Initial treatment consists of systemic therapy with amphotericin B or fluconazole for a period of three weeks. The second step requires intra-vitreous administration of amphotericin B 5–10μg/0.1ml or voriconazole 100μg/0.1ml, and in persistent cases, a vitrectomy must be performed.5 Our patient required a bilateral vitrectomy, which resolved the infection. He presently has a visual acuity of 0.3 in the right eye and 0.4 in the left eye.

Conclusion

Given the serious outcome of our patient, we consider it necessary to begin antifungal therapy in all patients with candiduria and associated risk factors. The urologic procedures that may predispose to fungemia are: open surgery, cystoscopy, stent placement, and intermittent urinary catheterization. This was also proposed by Toshikuni et al.,9 who suggested the administration of antifungal agents before shockwave lithotripsy (SWL) to prevent fungemia in patients with funguria, and by Vaidyanathan et al.,10 in regard to the administration of antifungal treatment in patients with spinal cord injury and candiduria. Particular attention should be paid to the appearance of ocular symptoms, and particularly to a possible fungal endophthalmitis, with its devastating prognosis. According to the medical literature, up to 50% of hospital antibiotic use is inappropriate.7 It is very important to adjust treatments according to antibiograms. In our case, linezolid was chosen to treat the Streptococcus peroris for 10 days and was not changed after the results of the antibiogram. One week later, our patient received cefixime for 7 days. All of this favored the spread of the microorganisms and helped develop the eye problem.

Funding

No public sponsorship is received to carry out this article.

Conflict of interest

None of the contributing authors have any conflict of interest, including specific financial interests or relationships and affiliations relevant to the subject matter or materials discussed in the manuscript.
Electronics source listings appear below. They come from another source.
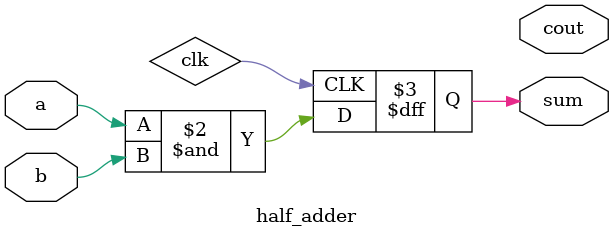
<source format=v>
module half_adder( 
input a, b,
output cout, sum );

wire sum;

always @(posedge clk)
begin
  sum <= a & b;
end

endmodule

</source>
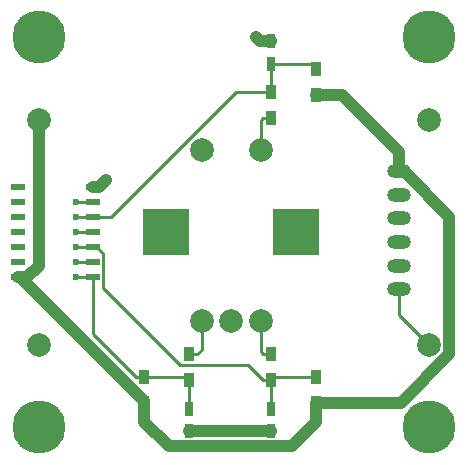
<source format=gtl>
G04 #@! TF.FileFunction,Copper,L1,Top,Signal*
%FSLAX46Y46*%
G04 Gerber Fmt 4.6, Leading zero omitted, Abs format (unit mm)*
G04 Created by KiCad (PCBNEW 4.0.1-stable) date Friday, 17 June 2016 'pmt' 14:58:46*
%MOMM*%
G01*
G04 APERTURE LIST*
%ADD10C,0.100000*%
%ADD11C,4.500000*%
%ADD12R,0.750000X1.200000*%
%ADD13C,2.000000*%
%ADD14O,2.000000X1.200000*%
%ADD15R,0.900000X1.200000*%
%ADD16R,4.000000X4.000000*%
%ADD17R,1.143000X0.508000*%
%ADD18C,0.600000*%
%ADD19C,1.000000*%
%ADD20C,0.250000*%
%ADD21C,1.000000*%
G04 APERTURE END LIST*
D10*
D11*
X102870000Y-86995000D03*
X102870000Y-120015000D03*
X135890000Y-120015000D03*
D12*
X122555000Y-89215000D03*
X122555000Y-87315000D03*
X122555000Y-118430000D03*
X122555000Y-120330000D03*
X115570000Y-118430000D03*
X115570000Y-120330000D03*
D13*
X102890000Y-94030000D03*
X102890000Y-113030000D03*
X135890000Y-113030000D03*
X135890000Y-94030000D03*
D14*
X133350000Y-98330000D03*
X133350000Y-100330000D03*
X133350000Y-102330000D03*
X133350000Y-104330000D03*
X133350000Y-106330000D03*
X133350000Y-108330000D03*
D15*
X122555000Y-91610000D03*
X122555000Y-93810000D03*
X122555000Y-116035000D03*
X122555000Y-113835000D03*
X115570000Y-116035000D03*
X115570000Y-113835000D03*
X126365000Y-91905000D03*
X126365000Y-89705000D03*
X126365000Y-117940000D03*
X126365000Y-115740000D03*
X111760000Y-117940000D03*
X111760000Y-115740000D03*
D16*
X124665000Y-103505000D03*
X113665000Y-103505000D03*
D13*
X121665000Y-96505000D03*
X116665000Y-96505000D03*
X119165000Y-111005000D03*
X116665000Y-111005000D03*
X121665000Y-111005000D03*
D17*
X107442000Y-107315000D03*
X107442000Y-106045000D03*
X107442000Y-104775000D03*
X107442000Y-103505000D03*
X107442000Y-102235000D03*
X107442000Y-100965000D03*
X107442000Y-99695000D03*
X101092000Y-99695000D03*
X101092000Y-100965000D03*
X101092000Y-103505000D03*
X101092000Y-104775000D03*
X101092000Y-106045000D03*
X101092000Y-107315000D03*
X101092000Y-102235000D03*
D11*
X135890000Y-86995000D03*
D18*
X106045000Y-102235000D03*
D19*
X118745000Y-120330000D03*
X108585000Y-99060000D03*
X121285000Y-86995000D03*
D18*
X106045000Y-104775000D03*
X106045000Y-107315000D03*
X106045000Y-100965000D03*
X106045000Y-103505000D03*
X106045000Y-106045000D03*
D20*
X108973998Y-102235000D02*
X107442000Y-102235000D01*
X122555000Y-91610000D02*
X119598998Y-91610000D01*
X119598998Y-91610000D02*
X108973998Y-102235000D01*
X122555000Y-89215000D02*
X125875000Y-89215000D01*
X125875000Y-89215000D02*
X126365000Y-89705000D01*
X122555000Y-91610000D02*
X122555000Y-89215000D01*
X106045000Y-102235000D02*
X107442000Y-102235000D01*
D21*
X118745000Y-120330000D02*
X122555000Y-120330000D01*
X115570000Y-120330000D02*
X118745000Y-120330000D01*
X107442000Y-99695000D02*
X107950000Y-99695000D01*
X107950000Y-99695000D02*
X108585000Y-99060000D01*
X122555000Y-87315000D02*
X121605000Y-87315000D01*
X121605000Y-87315000D02*
X121285000Y-86995000D01*
D20*
X122555000Y-116035000D02*
X121855000Y-116035000D01*
X121855000Y-116035000D02*
X120580001Y-114760001D01*
X120580001Y-114760001D02*
X114859999Y-114760001D01*
X114859999Y-114760001D02*
X108338501Y-108238503D01*
X108338501Y-108238503D02*
X108338501Y-105354001D01*
X108338501Y-105354001D02*
X107759500Y-104775000D01*
X107759500Y-104775000D02*
X107442000Y-104775000D01*
X122555000Y-116035000D02*
X122555000Y-118430000D01*
X126365000Y-115740000D02*
X122850000Y-115740000D01*
X122850000Y-115740000D02*
X122555000Y-116035000D01*
X106045000Y-104775000D02*
X107442000Y-104775000D01*
X115570000Y-116035000D02*
X115570000Y-118430000D01*
X111760000Y-115740000D02*
X115275000Y-115740000D01*
X115275000Y-115740000D02*
X115570000Y-116035000D01*
X111760000Y-115740000D02*
X111060000Y-115740000D01*
X111060000Y-115740000D02*
X107442000Y-112122000D01*
X107442000Y-112122000D02*
X107442000Y-107819000D01*
X107442000Y-107819000D02*
X107442000Y-107315000D01*
X106045000Y-107315000D02*
X107442000Y-107315000D01*
X106045000Y-100965000D02*
X107442000Y-100965000D01*
X107442000Y-103505000D02*
X106045000Y-103505000D01*
X107442000Y-106045000D02*
X106045000Y-106045000D01*
D21*
X101092000Y-107315000D02*
X101907502Y-107315000D01*
X101907502Y-107315000D02*
X102890000Y-106332502D01*
X102890000Y-106332502D02*
X102890000Y-95444213D01*
X102890000Y-95444213D02*
X102890000Y-94030000D01*
X111760000Y-117940000D02*
X111760000Y-117790000D01*
X111760000Y-117790000D02*
X101285000Y-107315000D01*
X101285000Y-107315000D02*
X101092000Y-107315000D01*
X126365000Y-117940000D02*
X126365000Y-119540000D01*
X126365000Y-119540000D02*
X124274999Y-121630001D01*
X124274999Y-121630001D02*
X113850001Y-121630001D01*
X113850001Y-121630001D02*
X111760000Y-119540000D01*
X111760000Y-119540000D02*
X111760000Y-117940000D01*
X133350000Y-98330000D02*
X133750000Y-98330000D01*
X133750000Y-98330000D02*
X137590001Y-102170001D01*
X137590001Y-102170001D02*
X137590001Y-113846001D01*
X133496002Y-117940000D02*
X127815000Y-117940000D01*
X137590001Y-113846001D02*
X133496002Y-117940000D01*
X127815000Y-117940000D02*
X126365000Y-117940000D01*
X133350000Y-98330000D02*
X133350000Y-96730000D01*
X133350000Y-96730000D02*
X128525000Y-91905000D01*
X128525000Y-91905000D02*
X127815000Y-91905000D01*
X127815000Y-91905000D02*
X126365000Y-91905000D01*
D20*
X133350000Y-108330000D02*
X133350000Y-110490000D01*
X133350000Y-110490000D02*
X135890000Y-113030000D01*
X121665000Y-96505000D02*
X121665000Y-94000000D01*
X121665000Y-94000000D02*
X121855000Y-93810000D01*
X121855000Y-93810000D02*
X122555000Y-93810000D01*
X121665000Y-111005000D02*
X121665000Y-113645000D01*
X121665000Y-113645000D02*
X121855000Y-113835000D01*
X121855000Y-113835000D02*
X122555000Y-113835000D01*
X116665000Y-111005000D02*
X116665000Y-113440000D01*
X116665000Y-113440000D02*
X116270000Y-113835000D01*
X116270000Y-113835000D02*
X115570000Y-113835000D01*
M02*

</source>
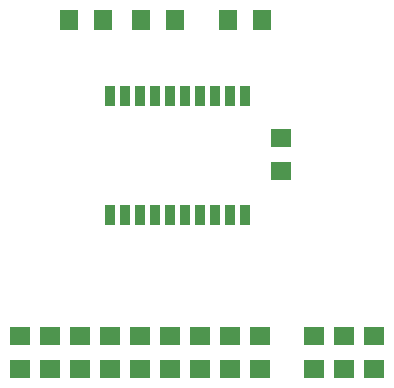
<source format=gbr>
G04 EAGLE Gerber RS-274X export*
G75*
%MOMM*%
%FSLAX34Y34*%
%LPD*%
%INSolderpaste Top*%
%IPPOS*%
%AMOC8*
5,1,8,0,0,1.08239X$1,22.5*%
G01*
%ADD10R,1.800000X1.600000*%
%ADD11R,1.803000X1.600000*%
%ADD12R,1.600000X1.803000*%
%ADD13R,0.914400X1.778000*%


D10*
X251460Y262920D03*
X251460Y234920D03*
D11*
X132080Y95500D03*
X132080Y67060D03*
X182880Y95500D03*
X182880Y67060D03*
X208280Y95500D03*
X208280Y67060D03*
X233680Y95500D03*
X233680Y67060D03*
X279400Y95500D03*
X279400Y67060D03*
X304800Y95500D03*
X304800Y67060D03*
X330200Y95500D03*
X330200Y67060D03*
X81280Y95500D03*
X81280Y67060D03*
X55880Y95500D03*
X55880Y67060D03*
X30480Y95500D03*
X30480Y67060D03*
X157480Y95500D03*
X157480Y67060D03*
X106680Y95500D03*
X106680Y67060D03*
D12*
X133100Y363220D03*
X161540Y363220D03*
X206760Y363220D03*
X235200Y363220D03*
X100580Y363220D03*
X72140Y363220D03*
D13*
X106680Y198120D03*
X119380Y198120D03*
X132080Y198120D03*
X144780Y198120D03*
X157480Y198120D03*
X170180Y198120D03*
X182880Y198120D03*
X195580Y198120D03*
X208280Y198120D03*
X220980Y198120D03*
X106680Y298120D03*
X119380Y298120D03*
X132080Y298120D03*
X144780Y298120D03*
X157480Y298120D03*
X170180Y298120D03*
X182880Y298120D03*
X195580Y298120D03*
X208280Y298120D03*
X220980Y298120D03*
M02*

</source>
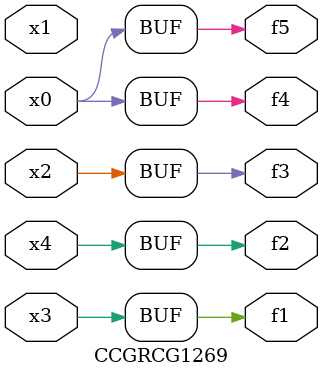
<source format=v>
module CCGRCG1269(
	input x0, x1, x2, x3, x4,
	output f1, f2, f3, f4, f5
);
	assign f1 = x3;
	assign f2 = x4;
	assign f3 = x2;
	assign f4 = x0;
	assign f5 = x0;
endmodule

</source>
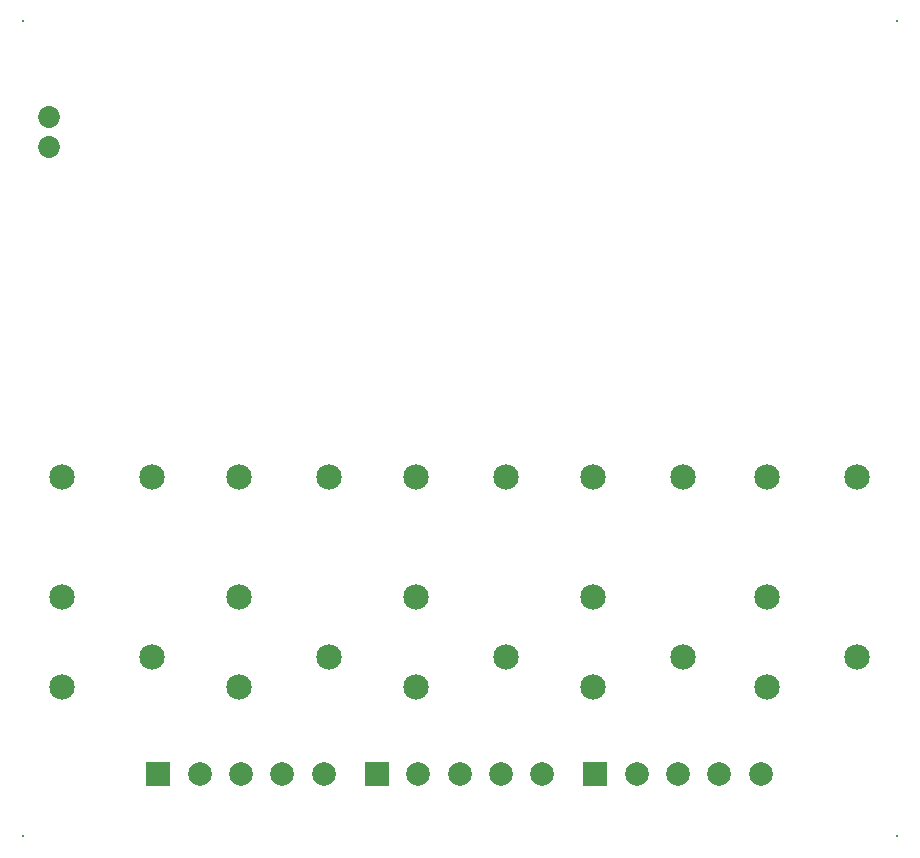
<source format=gbs>
G04*
G04 #@! TF.GenerationSoftware,Altium Limited,Altium Designer,20.0.10 (225)*
G04*
G04 Layer_Color=16711935*
%FSLAX25Y25*%
%MOIN*%
G70*
G01*
G75*
%ADD47C,0.00800*%
%ADD48R,0.07887X0.07887*%
%ADD49C,0.07887*%
%ADD50C,0.08477*%
%ADD51C,0.07296*%
D47*
X296476Y276795D02*
D03*
Y5141D02*
D03*
X5137D02*
D03*
Y276795D02*
D03*
D48*
X195885Y25810D02*
D03*
X123051D02*
D03*
X50216D02*
D03*
D49*
X209665D02*
D03*
X223444D02*
D03*
X237224D02*
D03*
X251003D02*
D03*
X136830D02*
D03*
X150610D02*
D03*
X164389D02*
D03*
X178169D02*
D03*
X63996D02*
D03*
X77775D02*
D03*
X91555D02*
D03*
X105334D02*
D03*
D50*
X283224Y124944D02*
D03*
Y64944D02*
D03*
X253224Y54944D02*
D03*
Y84944D02*
D03*
Y124944D02*
D03*
X225098D02*
D03*
Y64944D02*
D03*
X195098Y54944D02*
D03*
Y84944D02*
D03*
Y124944D02*
D03*
X166043D02*
D03*
Y64944D02*
D03*
X136043Y54944D02*
D03*
Y84944D02*
D03*
Y124944D02*
D03*
X106988D02*
D03*
Y64944D02*
D03*
X76988Y54944D02*
D03*
Y84944D02*
D03*
Y124944D02*
D03*
X47968D02*
D03*
Y64944D02*
D03*
X17968Y54944D02*
D03*
Y84944D02*
D03*
Y124944D02*
D03*
D51*
X13602Y244984D02*
D03*
Y234984D02*
D03*
M02*

</source>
Ethical responsibilitiesProtection of human and animal subjects

The authors declare that no experiments were performed on humans or animals for this investigation.

Confidentiality of data

The authors declare that they have followed the protocols of their work centre on the publication of patient data.

Right to privacy and informed consent

The authors must have obtained the informed consent of the patients and/or subjects mentioned in the article. The author for correspondence must be in possession of this document.